Decodable books are different from "leveled readers," which are books that contain words that the child cannot yet sound out (or decode), because they have not learned the rules for that type of word yet. For example, a book for a child in Kindergarten that contains the word "boat" would not be decodable because a typical Kindergarten child has not yet learned that the "oa" combination makes the "long-o" sound. In order to read "boat," this young reader would be guessing based on context or a picture.

Guessing is not reading. Guessing is actually detrimental to the process of learning how to read. Here's the brain science behind why this is true:

Reading can be summed up as a 3-part process:
1. Automatic recognition of the shape on the page (letter) and nearly immediate association of that shape with its meaning (this is what makes letters symbols, not just lines on a page (AKA: rapid automatic naming)
2. Combining the sounds that go with each symbol, putting them together to make a "word" (AKA: phonological processing)
3. Connecting that word to its meaning (AKA: semantic association)
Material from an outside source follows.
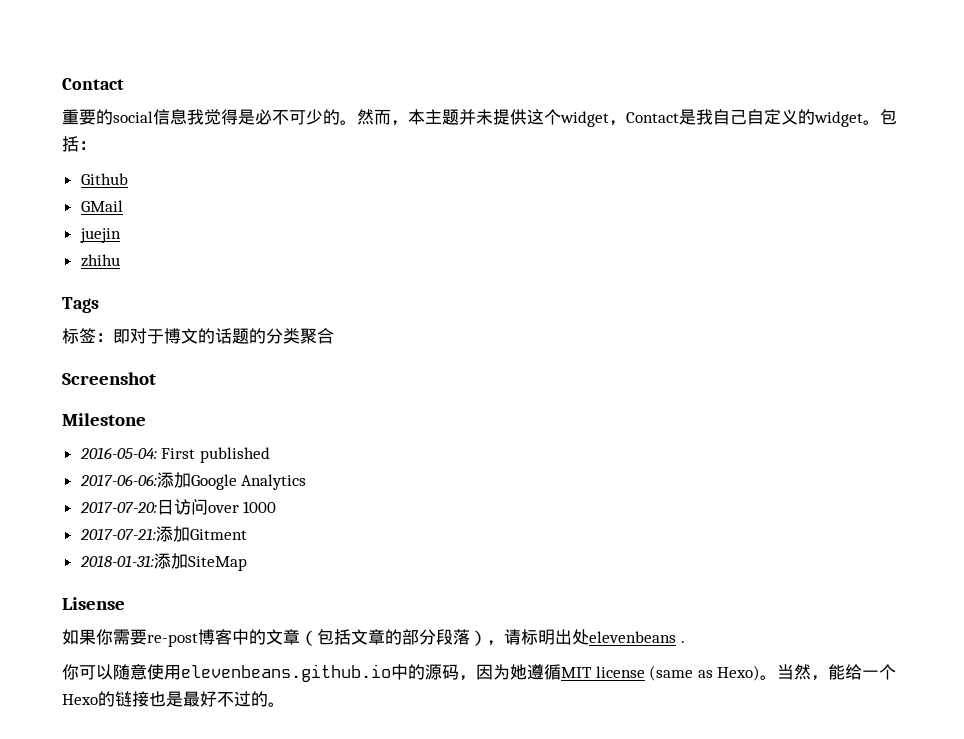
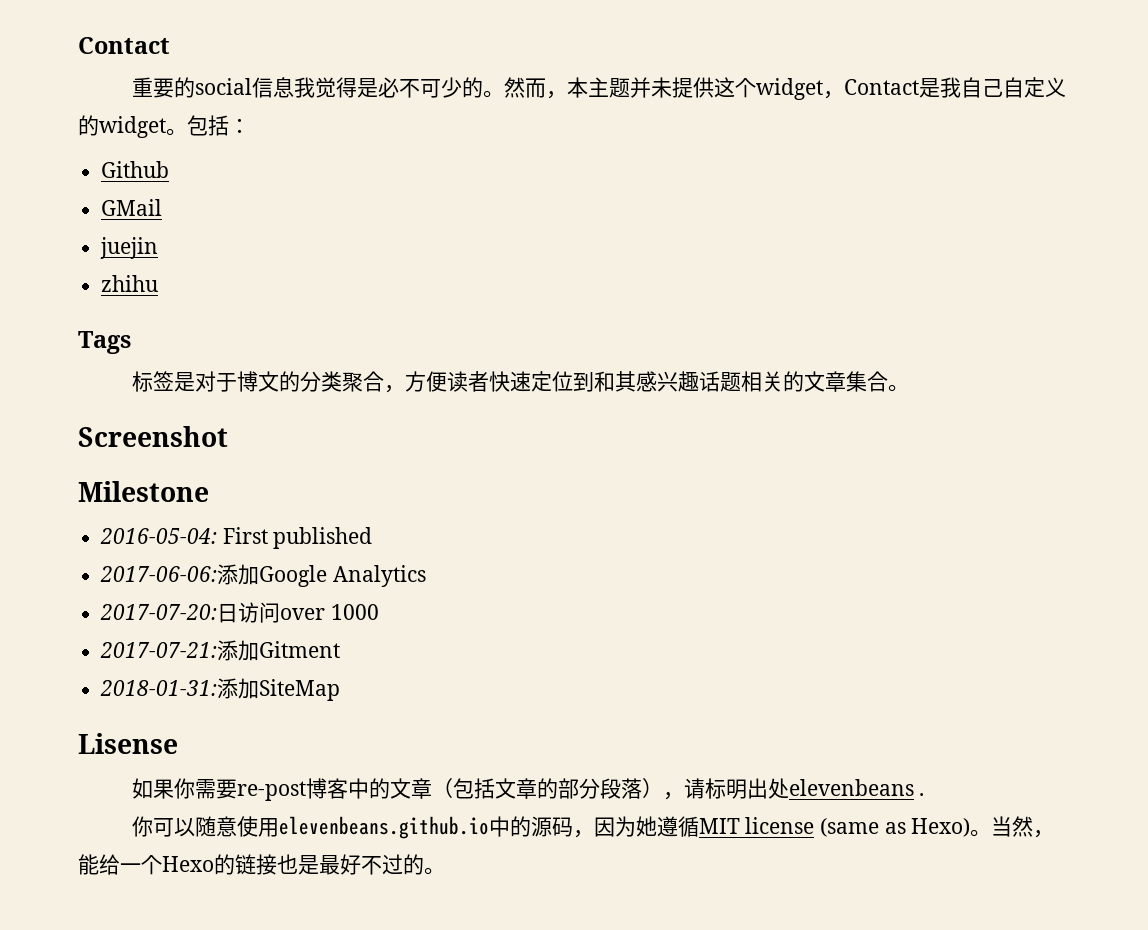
[96,329,130,344] ：即 -> [173,372,195,392] 是
[215,328,266,344] 话题的 -> (300, 381) none
(334, 336) none -> [383,371,909,393] ，方便读者快速定位到和其感兴趣话题相关的文章集合。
Once this 3-part process happens a bunch of times, the brain literally has a special storage system where it puts that word. It's call the "visual word form area" (VWFA). It's in the back left part of the brain, and it stores these words which have been decoded and connected to their meaning so that the next time it sees that word, it can just pull it off the shelf, connect it to its meaning and move along. It's one of these quite miraculous ways in which the brain maximizes efficiency so that we can do very cool and complex things in this world.

Fancy term: this process is called "Orthographic Mapping"

Guessing interrupts orthographic mapping. It skips steps 1 and 2, which are required for the ultimate storage of the word in the VWFA. This is why students who memorize sight words without learning to decode them never really seem to "absorb" them and show inconsistencies in their recall of the words. The words never got stored on the magical shelf. 

Here's my general recommendation: If/when your child brings home books from school that contain words with letter patterns/combinations which they have not yet learned to sound out, read those books aloud to your child. Do not encourage them to guess the words based on the pictures. Then, have a separate reading practice time using decodable books that match your child's current level of reading decoding mastery (with patterns they've already learned).

I often talk about separating reading practice into "3 buckets": decoding, fluency, and content. It is super important that all decoding practice involves actual decoding, no guessing. The decoding and fluency practice times at home should be "short, easy, and perfect," to build confidence and automaticity.